本文抜粋:
####################
日本酒の「獺祭」を生産する旭酒造は、その醸造にAI(人工知能)を適用する実証実験を開始した。計測した温度や比重、成分データからAI予測モデルを作成し、熟練者と同等の品質を再現できるようにする。実証実験に協力する富士通とともに2018年4月19日に発表した。

 旭酒造はすでに、酒造りにIoT(Internet of Things:モノのインターネット)の概念を採り入れ、「獺祭」の醸造工程における温度や比重、成分などのデータを取得し活用してきた。今回、これらデータをAI(人工知能)で分析し、従来どおりの品質で獺祭を生産できることを検証する。

 具体的には、獺祭の完成品の成分や、酒造りに成功した醸造工程における温度や比重などのデータを再現するAI予測モデルを構築する。実際の生産工程で、AIが予測した情報を確認しながら醸造作業を進めることで、そのAI予測モデルが有用であることを確認・検証する(図1)。さらに従業員の経験や勘に基づく行動もデータとして取り込む。
####################
記録一覧:
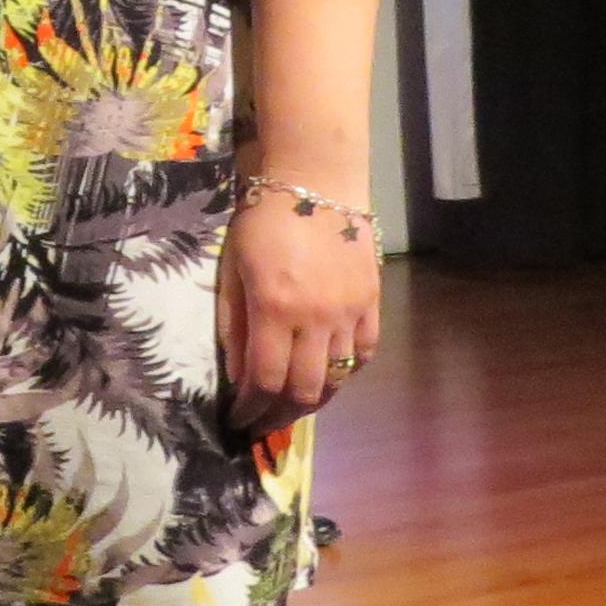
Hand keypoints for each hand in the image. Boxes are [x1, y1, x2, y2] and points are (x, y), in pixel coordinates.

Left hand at [217, 192, 378, 436]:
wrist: (317, 182)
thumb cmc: (263, 221)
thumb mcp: (233, 270)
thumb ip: (234, 326)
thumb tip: (238, 378)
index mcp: (274, 308)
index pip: (265, 380)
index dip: (251, 409)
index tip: (238, 421)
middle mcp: (316, 318)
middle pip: (304, 390)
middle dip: (279, 415)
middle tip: (263, 423)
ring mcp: (349, 313)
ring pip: (337, 379)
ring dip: (312, 400)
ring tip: (291, 405)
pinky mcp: (372, 303)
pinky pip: (363, 354)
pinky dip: (345, 373)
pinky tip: (326, 375)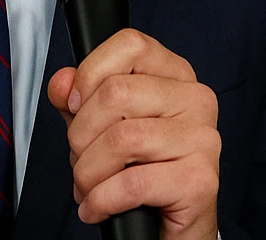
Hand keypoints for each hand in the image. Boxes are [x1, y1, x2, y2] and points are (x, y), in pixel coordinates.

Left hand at [47, 28, 219, 239]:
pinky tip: (97, 208)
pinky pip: (132, 184)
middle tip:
####################
作業内容:
1. 獺祭の醸造に関する本文を、「具体的には、獺祭の完成品の成」を含む箇所から「行動もデータとして取り込む。」の後までについて、「従業員」を「職人」に置き換えて書き直してください。
2. 獺祭の醸造に関する本文に基づき、次の問いに答えてください。
(a) 旭酒造は実証実験をどの企業とともに発表しましたか。
(b) 旭酒造がすでに酒造りに採り入れていた概念は何ですか。
(c) AI予測モデルの構築に加えて、データとして取り込むとされているものは何ですか。
3. 獺祭の醸造へのAI適用に関する本文を、最後の文に続けて書き進めてください。

回答一覧:
1.
具体的には、獺祭の完成品の成分や、酒造りに成功した醸造工程における温度や比重などのデータを再現するAI予測モデルを構築する。実際の生産工程で、AIが予測した情報を確認しながら醸造作業を進めることで、そのAI予測モデルが有用であることを確認・検証する(図1)。さらに職人の経験や勘に基づく行動もデータとして取り込む。

2.
(a) 富士通
(b) IoT(モノのインターネット)
(c) 従業員の経験や勘に基づく行動

3.
図1:獺祭の醸造工程を支える技術。今回は図の上部にある「醸造工程のAI予測システム」を検証する

 AI予測モデルができれば、AIが提示する製造支援情報に基づく醸造に取り組む。その作業を2度繰り返すことでAI予測モデルの精度を上げ、日本酒づくりにAIが有用であることを証明。そのうえで予測モデルによる醸造を実用化したい考えだ。

 実証実験には、富士通と富士通研究所が協力する。旭酒造を含む3社は実証実験の成果を検証し、日本酒の醸造工程におけるAIの実用化を進めることで、高品質で均一な日本酒造りを目指す。

デジタル変革(DX)への取り組み内容
企業/組織名旭酒造
業種製造
地域山口県岩国市
課題良質な日本酒をつくる工程を割り出し、再現可能なものにしたい
解決の仕組み日本酒の成分などのデータからAI予測モデルを構築し、実際の作業と照らし合わせながら精度を上げていく
推進母体/体制旭酒造、富士通、富士通研究所
活用しているデータ出来上がった日本酒の成分データ、醸造中の圧力データ、データ化した従業員の経験や勘など
採用している製品/サービス/技術AI技術「Fujitsu Human Centric AI Zinrai」(富士通製)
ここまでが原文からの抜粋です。